It is strange to me that the RISC-V leapfrogged past the Pi port (per https://www.haiku-os.org/guides/building/port_status the ARM, including the Pi, exists but isn't very useful yet); I wonder why it made progress so fast even with poor hardware availability.
as far as i can tell, the whole point of haikuos at this point is "fun". as pointed out e.g. at https://en.wikipedia.org/wiki/Haiku_(operating_system)#Criti..., haiku will never be a "mainstream" os. it seems plausible to me that riscv enablement is more "fun" than figuring out how to mangle crappy proprietary drivers enough to barely run.
The Haiku community was quite resistant to the idea of supporting the Pi, a resistance which was only partly technical in nature.
These days I would say it is essentially a matter of focus. Considering that the Pi 4 is a tiny little beast hardware-wise (certainly good enough to run as a light desktop, which is what I use it for), Haiku would be amazing on it, but I just don’t see it happening (if it was meant to be, it would have come about by now).
I think there are several reasons and my understanding is probably mostly wrong. First, the original port was using Uboot and then the focused shifted to uefi. Around the same time efforts shifted from a port to raspberry pi to use fdt and support for arbitrary boards. This should give a more flexible solution with the downside being less focused development.

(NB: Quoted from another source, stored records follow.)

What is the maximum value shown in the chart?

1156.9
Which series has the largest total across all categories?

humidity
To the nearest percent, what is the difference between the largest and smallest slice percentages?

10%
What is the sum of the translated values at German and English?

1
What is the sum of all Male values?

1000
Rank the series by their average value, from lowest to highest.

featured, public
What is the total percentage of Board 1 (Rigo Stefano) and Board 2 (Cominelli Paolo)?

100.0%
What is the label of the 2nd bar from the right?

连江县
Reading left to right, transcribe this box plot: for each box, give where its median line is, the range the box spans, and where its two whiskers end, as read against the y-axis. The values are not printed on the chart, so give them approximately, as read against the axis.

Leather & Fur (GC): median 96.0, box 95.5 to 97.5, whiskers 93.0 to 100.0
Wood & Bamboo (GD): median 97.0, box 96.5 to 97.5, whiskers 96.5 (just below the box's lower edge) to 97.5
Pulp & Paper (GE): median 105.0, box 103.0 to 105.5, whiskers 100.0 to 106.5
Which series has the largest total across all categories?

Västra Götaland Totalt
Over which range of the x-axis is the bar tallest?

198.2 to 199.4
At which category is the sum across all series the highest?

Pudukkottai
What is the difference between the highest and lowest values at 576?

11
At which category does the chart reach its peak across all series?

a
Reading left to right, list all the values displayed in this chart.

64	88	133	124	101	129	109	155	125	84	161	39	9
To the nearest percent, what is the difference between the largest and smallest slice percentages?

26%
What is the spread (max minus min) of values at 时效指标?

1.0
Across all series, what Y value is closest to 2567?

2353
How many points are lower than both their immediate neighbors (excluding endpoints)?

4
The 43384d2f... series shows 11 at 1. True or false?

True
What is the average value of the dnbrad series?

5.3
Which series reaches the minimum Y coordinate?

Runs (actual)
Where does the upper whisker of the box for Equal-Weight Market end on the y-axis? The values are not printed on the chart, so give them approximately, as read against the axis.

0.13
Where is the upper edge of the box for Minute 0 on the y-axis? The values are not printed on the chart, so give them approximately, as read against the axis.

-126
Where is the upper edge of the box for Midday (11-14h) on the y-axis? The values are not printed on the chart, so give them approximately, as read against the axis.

The risc-v port probably benefited from the work stated above and stayed focused on a particular board.
It looks like it has almost leap=frogged past the PC port as well.
(A cheap shot but it does not yet boot on my PC and I wish it did.)
I have bought dedicated hardware to run interesting systems before; but feel like I am over that; low volume systems are expensive and stock PCs are cheaper and faster.
I can see the attraction of RISC-V though, hope it takes off.
Perhaps. But this means Broadcom propagates itself the adorably right way, beneficial to everybody. Also note "all the additional bite people end up buying" is mostly made by other parties, often small indy businesses. E.g. I have bought a 3D-printed chassis suiting my needs from a local vendor (and they also offer the source model and customization on demand).